Parce que sa peinture n’est pas un acte longuement réfléchi, mais bien une « pulsion naturelle », les portraits faits par Chloe Wise, et en particulier ceux de l’exposition, débordent d’énergie et de promptitude, de sensibilité et d’instinct. « J’adore l’approximation et l’immédiateté, et les erreurs en font partie. Lorsqu’elles restent, cela montre l’individualité de la main humaine qui a tenu le pinceau, confie-t-elle. Mes tableaux ne cherchent pas à cacher la manière dont ils ont été faits, leurs matériaux. »
In Loveliness of Perfect Deeds est aussi une invitation à la réinterprétation de ce qui façonne la vie en société. « J’ai beaucoup pensé au sourire en tant que platitude à double sens », relate Chloe Wise. Pour elle, les interactions, dont le sourire fait partie, sont en effet un code de conduite auquel on adhère implicitement et qu’elle a choisi d’éclater par la répétition, jusqu’à en devenir « un signifiant vide de sens ». Son installation conçue avec 120 paillassons, et qui prend la forme d’un salon enfoncé, fonctionne également selon ce schéma. « C’est un bienvenue qui veut absolument tout dire, sauf bienvenue. »
La sérialité des visages et des paillassons convie donc le spectateur dans un endroit perçu, à tort, comme confortable et relaxant. « Toutes ces choses que l’on pense normales sont en réalité là pour contourner l’abjection, le chaos et l’altérité. Nous ne remettons presque jamais en question ce système », regrette l’artiste, qui s’amuse par conséquent à déstabiliser l’ordre établi grâce à une réputation sarcastique, que ses quelques centaines de milliers d’abonnés Instagram lui connaissent.
Persona et fil d’actualité
« Les réseaux sociaux ? Je ne sais pas de quoi vous parlez ! » répond une Chloe Wise plus ironique que jamais quand vient le temps d’évoquer sa présence en ligne.

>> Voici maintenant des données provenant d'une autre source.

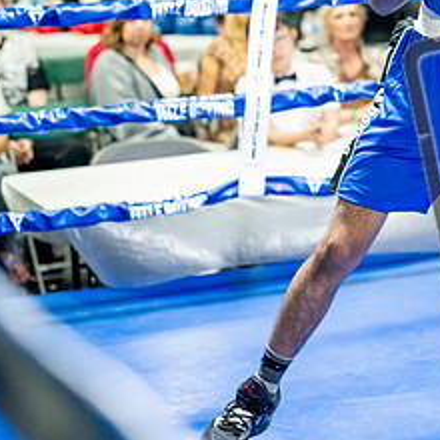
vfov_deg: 12.7
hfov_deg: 12.6
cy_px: 75
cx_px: 408
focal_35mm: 137
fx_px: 1970
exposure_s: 1/800
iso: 4000
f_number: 2
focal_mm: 61
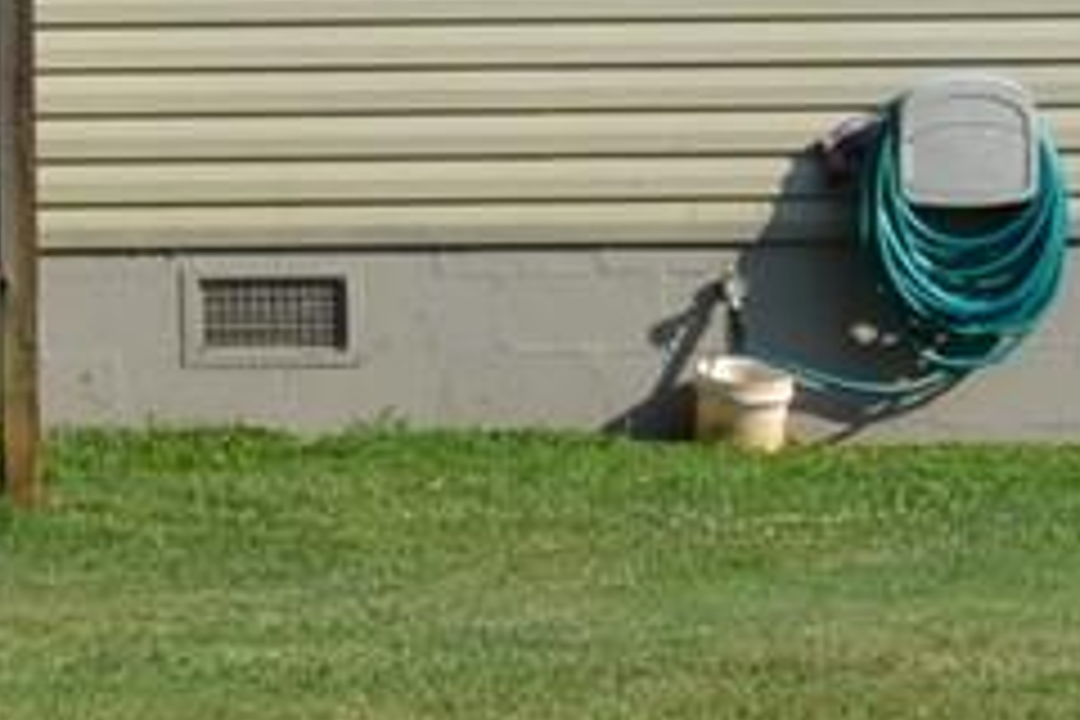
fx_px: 10139
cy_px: -207
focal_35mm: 338
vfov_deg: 4.1
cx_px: -688
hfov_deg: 6.0
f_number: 8
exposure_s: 1/250
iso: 100
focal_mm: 30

Cette question inévitable et récurrente impatiente l’artiste. « Plus on répète une platitude, plus elle perd son sens. C’est la quintessence des réseaux sociaux, fait-elle remarquer. Je publie des photos de mes chats et de mes tableaux, et puis je me déconnecte. À force d’utiliser les réseaux sociaux, nous les avons, à leur tour, détournés de leur sens initial. »
Que certains pensent que son œuvre s’inscrit dans une esthétique imaginée pour les réseaux sociaux, cela montre à quel point ceux-ci sont devenus la norme, estime-t-elle. « Cela en dit beaucoup sur notre compréhension des technologies. Le fait que mes portraits soient lus de cette façon n’a rien à voir avec un choix artistique. Cela appartient au visiteur », confie Chloe Wise, qui croit que le recadrage est le langage de la peinture propre à 2022.

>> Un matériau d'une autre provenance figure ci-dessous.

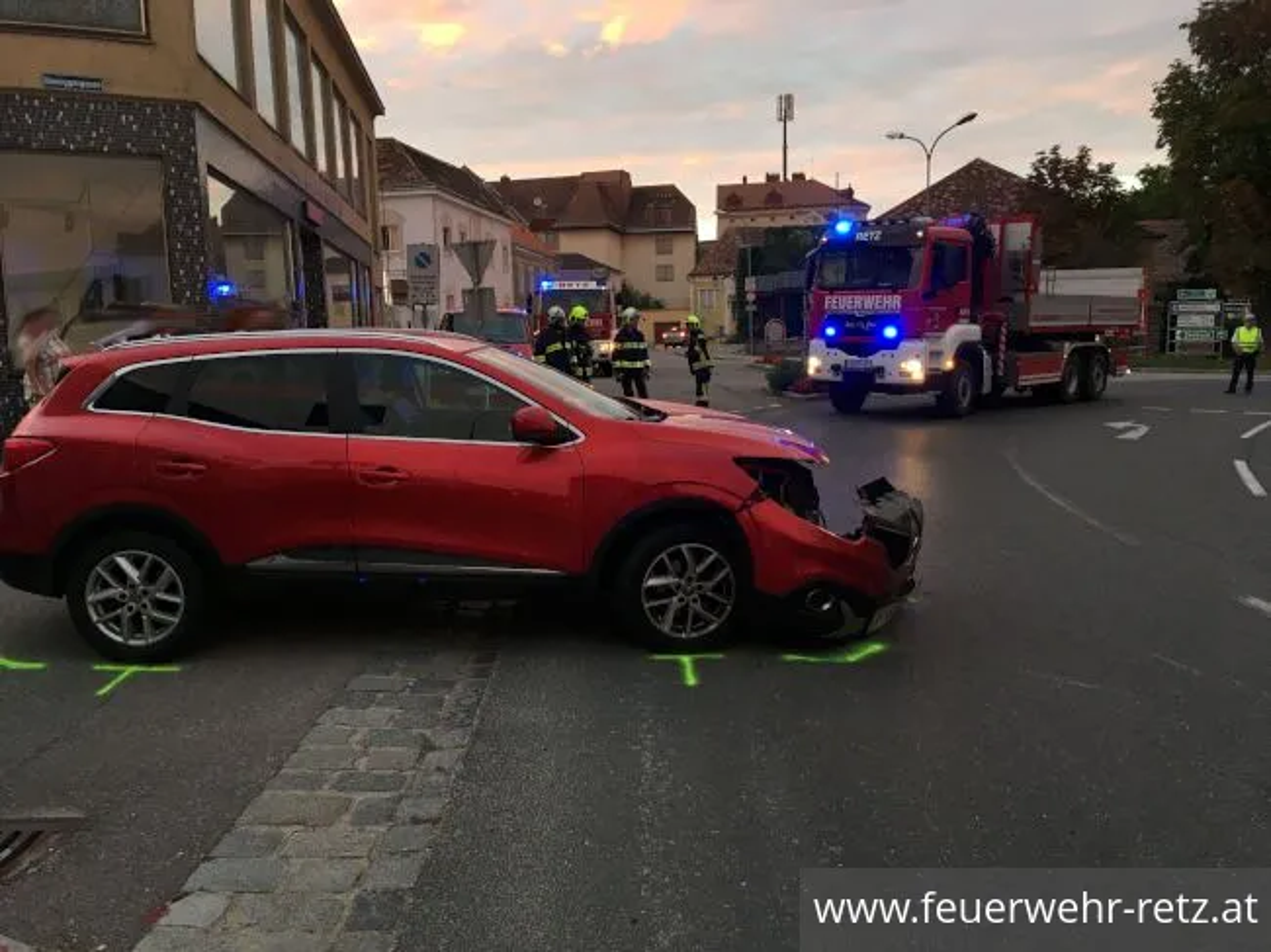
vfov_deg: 48.2
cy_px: 476
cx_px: 636
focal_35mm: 29
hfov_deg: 61.7
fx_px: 1064
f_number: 2.2
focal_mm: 4.15
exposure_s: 1/33
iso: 50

Son bon usage des couleurs complémentaires, « une pratique pourtant simple et indéniablement le point fort des millénariaux », pourrait aussi expliquer l’aspect « réseau social » du travail de Chloe Wise. « C’est ennuyeux à quel point mes tableaux sont traditionnels ! Il n’y a pas d’illusion, pas d’algorithme… » souligne enfin l’artiste, avec autodérision.
Le vernissage de l’exposition In Loveliness of Perfect Deeds de Chloe Wise aura lieu le 28 mai à la galerie Blouin Division.